The result of all this good stuff is an economy that's grown at an 8% clip over the past five years. A construction boom is also changing the landscape of Panama City. There are dozens of office towers going up, including the Trump Ocean Club and Latin America's first Waldorf Astoria hotel, which was opened last year – the Panamera. Oh, I almost forgot to mention the doubling of the capacity of the Panama Canal.

The Panama Canal's annual revenues have grown to over $2 billion (7.5% of GDP). Traffic and revenue were up about 25% in 2011. This produced a ripple of growth in many related businesses, such as insurance, ship maintenance and repair, trade finance and banking.
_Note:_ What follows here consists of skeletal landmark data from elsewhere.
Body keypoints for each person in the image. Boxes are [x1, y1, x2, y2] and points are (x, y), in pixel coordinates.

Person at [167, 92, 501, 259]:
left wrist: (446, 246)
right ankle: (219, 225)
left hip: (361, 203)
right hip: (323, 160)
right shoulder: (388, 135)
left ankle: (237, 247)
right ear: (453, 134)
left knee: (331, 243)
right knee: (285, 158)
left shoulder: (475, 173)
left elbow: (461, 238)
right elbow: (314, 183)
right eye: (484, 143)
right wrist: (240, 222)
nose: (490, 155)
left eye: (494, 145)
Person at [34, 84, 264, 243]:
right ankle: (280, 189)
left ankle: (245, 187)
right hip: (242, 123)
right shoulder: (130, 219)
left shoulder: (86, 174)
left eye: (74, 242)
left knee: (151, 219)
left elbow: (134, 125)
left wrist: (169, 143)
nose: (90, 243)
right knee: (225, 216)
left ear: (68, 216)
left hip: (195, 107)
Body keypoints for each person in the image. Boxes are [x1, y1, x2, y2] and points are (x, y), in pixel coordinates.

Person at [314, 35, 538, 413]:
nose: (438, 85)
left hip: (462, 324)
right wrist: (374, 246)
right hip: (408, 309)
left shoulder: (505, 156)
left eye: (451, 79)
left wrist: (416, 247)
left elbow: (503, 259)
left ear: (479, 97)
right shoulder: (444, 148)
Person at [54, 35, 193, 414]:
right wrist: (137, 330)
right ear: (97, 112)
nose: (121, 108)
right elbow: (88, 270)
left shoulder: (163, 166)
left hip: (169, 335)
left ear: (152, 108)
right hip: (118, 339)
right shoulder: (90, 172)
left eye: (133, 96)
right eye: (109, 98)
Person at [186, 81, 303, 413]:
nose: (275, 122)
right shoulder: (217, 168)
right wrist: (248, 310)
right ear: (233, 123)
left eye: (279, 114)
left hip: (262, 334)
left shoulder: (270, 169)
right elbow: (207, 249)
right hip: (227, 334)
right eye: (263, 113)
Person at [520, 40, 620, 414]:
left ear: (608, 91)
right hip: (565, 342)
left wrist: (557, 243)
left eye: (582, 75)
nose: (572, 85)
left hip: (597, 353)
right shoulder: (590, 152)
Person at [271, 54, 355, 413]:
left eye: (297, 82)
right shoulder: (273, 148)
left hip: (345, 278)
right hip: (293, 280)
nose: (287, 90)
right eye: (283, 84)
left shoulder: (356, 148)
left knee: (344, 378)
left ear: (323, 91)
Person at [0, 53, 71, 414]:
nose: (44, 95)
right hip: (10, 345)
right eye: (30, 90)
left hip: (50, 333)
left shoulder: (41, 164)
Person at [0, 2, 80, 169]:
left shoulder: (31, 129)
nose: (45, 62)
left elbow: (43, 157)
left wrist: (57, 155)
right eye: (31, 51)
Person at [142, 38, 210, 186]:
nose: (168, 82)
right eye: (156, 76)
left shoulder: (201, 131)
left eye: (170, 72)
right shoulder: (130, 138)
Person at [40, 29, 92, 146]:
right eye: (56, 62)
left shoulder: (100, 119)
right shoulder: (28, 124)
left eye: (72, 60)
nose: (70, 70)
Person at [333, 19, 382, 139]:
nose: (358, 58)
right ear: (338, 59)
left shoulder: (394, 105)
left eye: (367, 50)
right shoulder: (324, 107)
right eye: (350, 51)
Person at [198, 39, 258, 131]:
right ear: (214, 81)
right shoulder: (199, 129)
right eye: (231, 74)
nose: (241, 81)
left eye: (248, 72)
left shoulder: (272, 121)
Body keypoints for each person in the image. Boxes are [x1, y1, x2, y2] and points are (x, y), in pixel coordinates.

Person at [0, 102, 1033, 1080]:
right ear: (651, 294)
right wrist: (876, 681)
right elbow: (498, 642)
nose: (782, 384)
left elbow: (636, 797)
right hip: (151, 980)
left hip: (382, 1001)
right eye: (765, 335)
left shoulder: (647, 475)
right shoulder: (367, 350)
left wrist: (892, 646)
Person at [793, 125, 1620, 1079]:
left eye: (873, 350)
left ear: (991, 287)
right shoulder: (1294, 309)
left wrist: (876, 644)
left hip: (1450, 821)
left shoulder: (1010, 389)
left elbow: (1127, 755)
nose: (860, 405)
The canal and Panama's business-friendly regulations have expanded big insurance, finance and legal offshore industries.

Last year, the free-trade zone in Colón - on the Atlantic end of the canal - and Balboa, Panama's Pacific-side trade gateway, became Latin America's two busiest ports.
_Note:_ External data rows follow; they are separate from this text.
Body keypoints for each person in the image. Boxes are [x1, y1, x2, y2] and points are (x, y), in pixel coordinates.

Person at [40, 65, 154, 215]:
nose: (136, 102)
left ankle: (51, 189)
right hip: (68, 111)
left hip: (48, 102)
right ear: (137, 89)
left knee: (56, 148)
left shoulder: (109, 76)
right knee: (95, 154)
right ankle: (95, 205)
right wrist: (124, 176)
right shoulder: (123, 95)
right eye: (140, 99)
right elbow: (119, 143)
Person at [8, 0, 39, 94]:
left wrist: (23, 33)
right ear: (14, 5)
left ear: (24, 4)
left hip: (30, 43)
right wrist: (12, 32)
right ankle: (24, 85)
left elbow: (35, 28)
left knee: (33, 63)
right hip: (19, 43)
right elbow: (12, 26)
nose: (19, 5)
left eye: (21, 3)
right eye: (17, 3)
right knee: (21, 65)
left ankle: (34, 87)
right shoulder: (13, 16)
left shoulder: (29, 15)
Get ready for the growth of these two ports to explode soon after the canal's $5.25 billion expansion project is completed in 2014. It's a double-barreled shot of growth. It doubles capacity and allows for much larger vessels to travel through the canal. These bigger "Panamax" ships will be longer, wider and deeper. They'll carry double the cargo of ships currently using the canal.
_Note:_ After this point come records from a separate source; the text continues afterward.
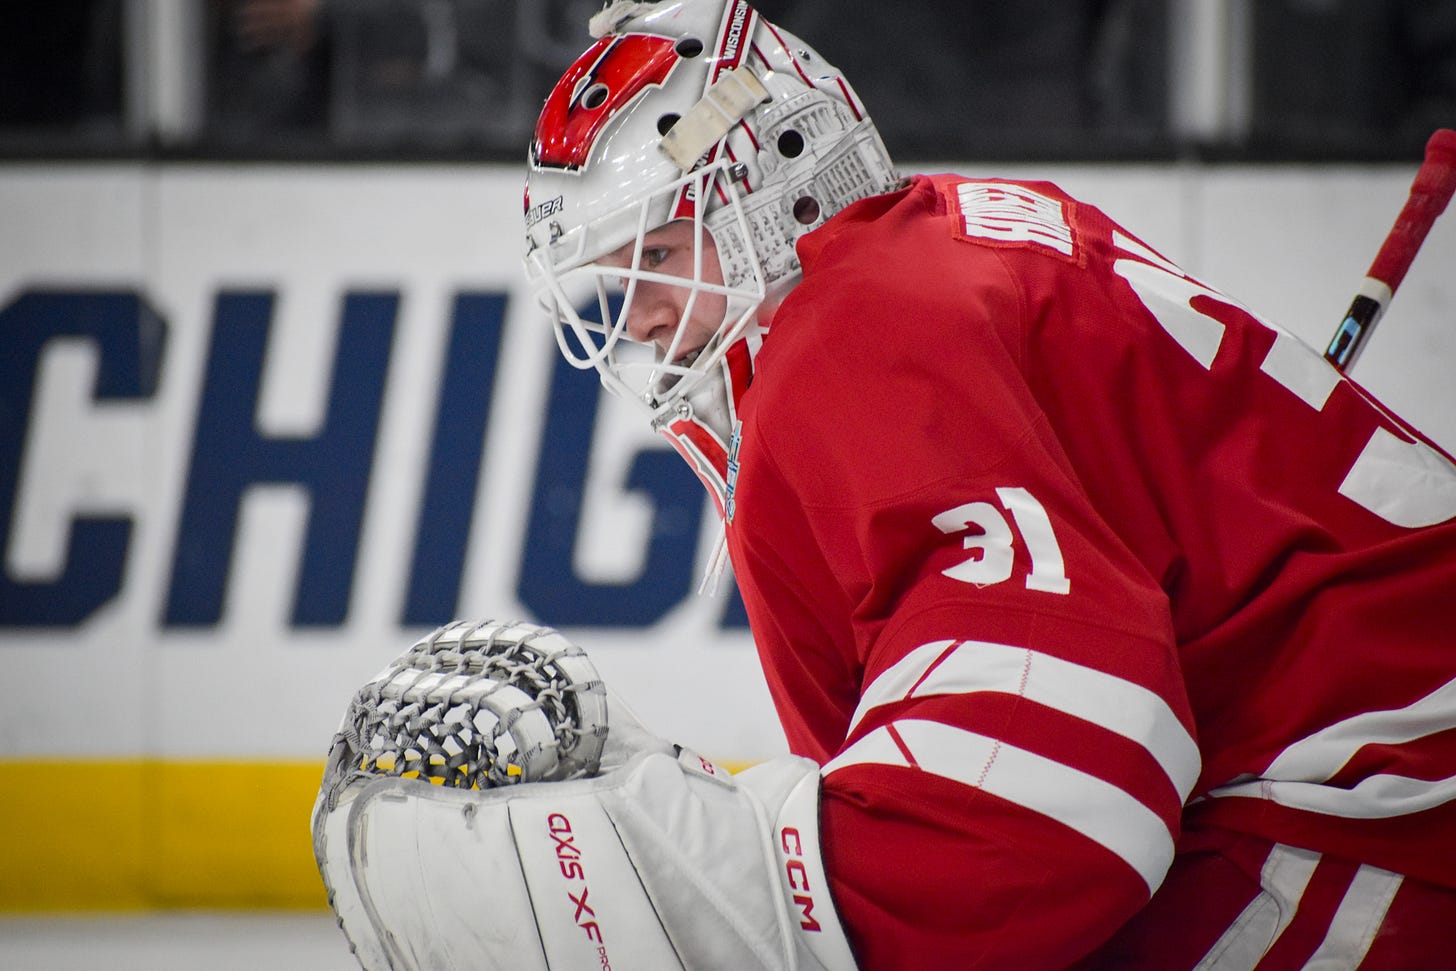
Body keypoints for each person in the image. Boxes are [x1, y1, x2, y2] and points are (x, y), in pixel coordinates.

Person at [516, 0, 1456, 967]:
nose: (636, 314)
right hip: (1363, 745)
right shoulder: (949, 240)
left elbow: (1060, 790)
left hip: (1391, 790)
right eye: (617, 274)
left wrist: (772, 904)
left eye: (659, 255)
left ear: (772, 182)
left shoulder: (855, 337)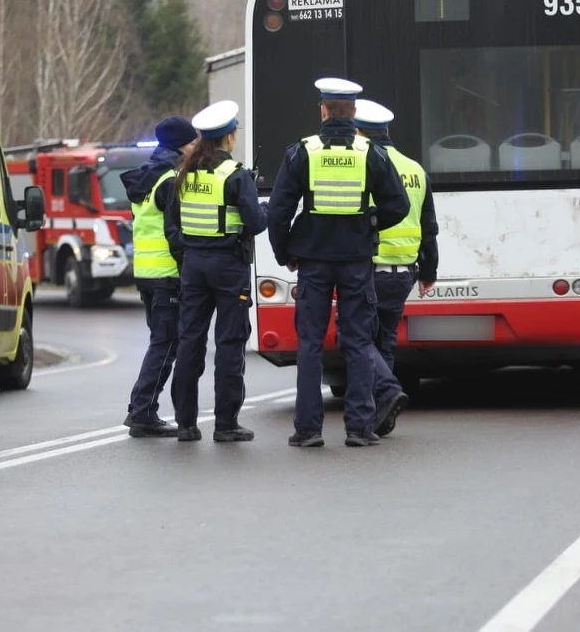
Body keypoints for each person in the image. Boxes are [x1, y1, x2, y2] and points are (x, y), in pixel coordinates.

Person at [267, 78, 410, 447]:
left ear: (323, 111)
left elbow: (280, 211)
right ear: (355, 113)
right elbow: (399, 206)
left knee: (310, 343)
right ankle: (359, 428)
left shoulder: (302, 152)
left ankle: (308, 430)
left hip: (313, 261)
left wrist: (285, 253)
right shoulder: (371, 153)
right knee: (360, 341)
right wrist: (369, 223)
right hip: (356, 262)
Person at [165, 100, 267, 443]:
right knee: (229, 342)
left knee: (190, 341)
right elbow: (256, 223)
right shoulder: (235, 175)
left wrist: (188, 255)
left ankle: (186, 424)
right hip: (228, 266)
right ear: (229, 137)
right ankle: (225, 424)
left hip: (193, 266)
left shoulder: (185, 173)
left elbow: (173, 225)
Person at [352, 98, 440, 437]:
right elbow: (428, 227)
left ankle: (386, 392)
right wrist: (429, 272)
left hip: (369, 268)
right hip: (404, 271)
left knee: (357, 336)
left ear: (361, 133)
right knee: (384, 340)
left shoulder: (365, 164)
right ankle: (381, 414)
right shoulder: (415, 169)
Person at [120, 115, 198, 438]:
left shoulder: (148, 175)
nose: (196, 147)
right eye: (193, 142)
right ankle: (142, 411)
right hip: (167, 275)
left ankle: (145, 409)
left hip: (147, 274)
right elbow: (177, 230)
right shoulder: (169, 179)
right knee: (165, 344)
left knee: (162, 342)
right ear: (182, 146)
This is one reason Colón's become the regional base of firms like Procter & Gamble (NYSE: PG)... Two-thirds of the traffic through the canal is coming from or going to America. The New York Times reports the Port of Charleston in South Carolina is spending $1.3 billion over 10 years on improvements to handle the additional cargo from the canal and other routes. Dean Campbell, a soybean farmer from Illinois, expects the expansion will help him compete with farmers in South America.

To get a piece of this growth, look at what I call the "Panama Proxy" - Banco Latinoamericano de Comercio Exterior S.A. (NYSE: BLX), more commonly referred to as "Bladex."

My case for Bladex is that its core business is steady, and safe trade finance should grow nicely with increased canal traffic. The bank sharply expanded business with Chile and Peru. A major goal is to increase fee business from asset management and private banking. BLX has delivered its investors a total average return of 33% per year over the last 10 years. And last year, Fitch upgraded its credit rating due to a better balance sheet.

BLX is trading right at book value and nine times forward earnings. BLX is up 19.5% over the past year and sports a nice 4.5% dividend yield. For 2012, the bank earned net income of 93 million, or $2.46 per share. Fourth quarter net income was up 89% over the third quarter, handily beating analyst expectations.

I hope my next overseas trip is to Panama.